BILLINGS — With the help of the Blain family, Santa has been visiting rooftops in Billings since 1980. It’s a tradition that many in the city have treasured for years, but all good things must come to an end.
The Blains, who own Billings Flying Service, have said they are retiring the Santa sleigh flight, and the announcement is triggering nostalgia around Billings.
“It became a tradition and a memory that we’ll just always hold very dear,” said Billings resident Sue Furstenberg on Tuesday.
Every Christmas Eve, from the West End to the Heights, families have tilted their eyes to the skies to catch a glimpse of Christmas magic.
“We had great grandparents, grandparents, parents, and children all together that would just grab blankets or whatever it took, and we’d go out on grandma’s deck and watch for them and wait.
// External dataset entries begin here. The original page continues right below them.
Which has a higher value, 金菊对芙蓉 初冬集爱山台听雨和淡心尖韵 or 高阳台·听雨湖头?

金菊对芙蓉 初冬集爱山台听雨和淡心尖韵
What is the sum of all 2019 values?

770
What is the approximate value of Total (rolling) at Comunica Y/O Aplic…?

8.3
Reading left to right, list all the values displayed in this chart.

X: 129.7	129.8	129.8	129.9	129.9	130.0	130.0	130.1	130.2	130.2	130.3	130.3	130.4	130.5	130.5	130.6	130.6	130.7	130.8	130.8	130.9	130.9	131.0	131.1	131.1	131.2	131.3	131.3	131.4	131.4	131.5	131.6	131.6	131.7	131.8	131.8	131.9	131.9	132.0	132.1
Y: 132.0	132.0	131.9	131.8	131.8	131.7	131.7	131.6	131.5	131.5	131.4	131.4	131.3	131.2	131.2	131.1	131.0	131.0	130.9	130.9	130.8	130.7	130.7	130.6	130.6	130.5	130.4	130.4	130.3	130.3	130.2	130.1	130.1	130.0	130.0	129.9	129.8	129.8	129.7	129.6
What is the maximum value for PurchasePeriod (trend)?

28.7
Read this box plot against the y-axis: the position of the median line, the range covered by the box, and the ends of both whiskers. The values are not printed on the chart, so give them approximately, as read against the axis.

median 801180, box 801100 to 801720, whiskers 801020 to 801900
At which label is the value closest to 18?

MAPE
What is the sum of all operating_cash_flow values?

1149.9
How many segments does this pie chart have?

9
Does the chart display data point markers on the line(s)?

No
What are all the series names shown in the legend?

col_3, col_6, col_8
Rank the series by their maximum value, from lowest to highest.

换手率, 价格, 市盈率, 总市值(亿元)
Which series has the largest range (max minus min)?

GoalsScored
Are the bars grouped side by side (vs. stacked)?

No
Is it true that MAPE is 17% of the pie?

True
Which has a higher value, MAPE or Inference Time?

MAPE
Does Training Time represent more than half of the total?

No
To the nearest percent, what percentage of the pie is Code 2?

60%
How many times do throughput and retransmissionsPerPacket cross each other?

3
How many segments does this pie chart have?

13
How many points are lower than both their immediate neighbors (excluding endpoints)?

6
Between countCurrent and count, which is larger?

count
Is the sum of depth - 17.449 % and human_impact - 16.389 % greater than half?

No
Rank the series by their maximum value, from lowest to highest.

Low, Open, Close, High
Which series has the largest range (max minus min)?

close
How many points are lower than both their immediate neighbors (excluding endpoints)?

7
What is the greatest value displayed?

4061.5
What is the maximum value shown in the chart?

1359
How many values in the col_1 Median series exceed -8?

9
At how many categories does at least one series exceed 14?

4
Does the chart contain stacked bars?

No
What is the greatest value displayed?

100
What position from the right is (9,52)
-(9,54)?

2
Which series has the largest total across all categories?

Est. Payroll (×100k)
It was just magical,” Furstenberg said.
She’s among the many grateful to Gary Blain and his family, who have guided Santa over the city for the past 42 years. The family use a small helicopter to help pull Santa’s sleigh.
Sadly, they say, the big guy has gotten too big.
“Santa got fat over the years, and he got heavy, and so the little helicopters wouldn’t haul him anymore. And the big helicopters, it’s just ridiculously expensive to try and do it,” said Gary Blain.
The Blains say there’s more than one reason to hang up the sleigh.
“A year ago, the Santa did blow over. It was damaged, it was bent and really unsalvageable so we’d pretty much have to make a new one,” Blain said.
It’s a bittersweet decision, especially knowing how much those bright lights in the sky have meant to so many and the response they received in return.
“People flashing lights, people bring radios out to me and talk to their kids on the way by, circle their house,” Blain said.
A grateful family and also grateful are so many back down on the ground. Jodie Drange and her two kids made it a part of their Christmas Eve tradition.
“Kept the door cracked, listen for the helicopter coming by, and then as soon as you could hear it, like, the kids, our coats were all sitting by the door. We’d grab our coats and run out and then as soon as he’d fly over, then we’d go in and open all the presents,” said Drange.
It’s a custom that has been passed down to her kids.
“They were like yeah, we remember that, it was so much fun. That became their tradition too,” Drange said.
And Blain will never forget the years of joy that flying Santa over Billings has given him and the rest of the community.
“There was a huge amount of pleasure that came with doing it all those years. If the people enjoyed it, I enjoyed it twice as much,” said Blain.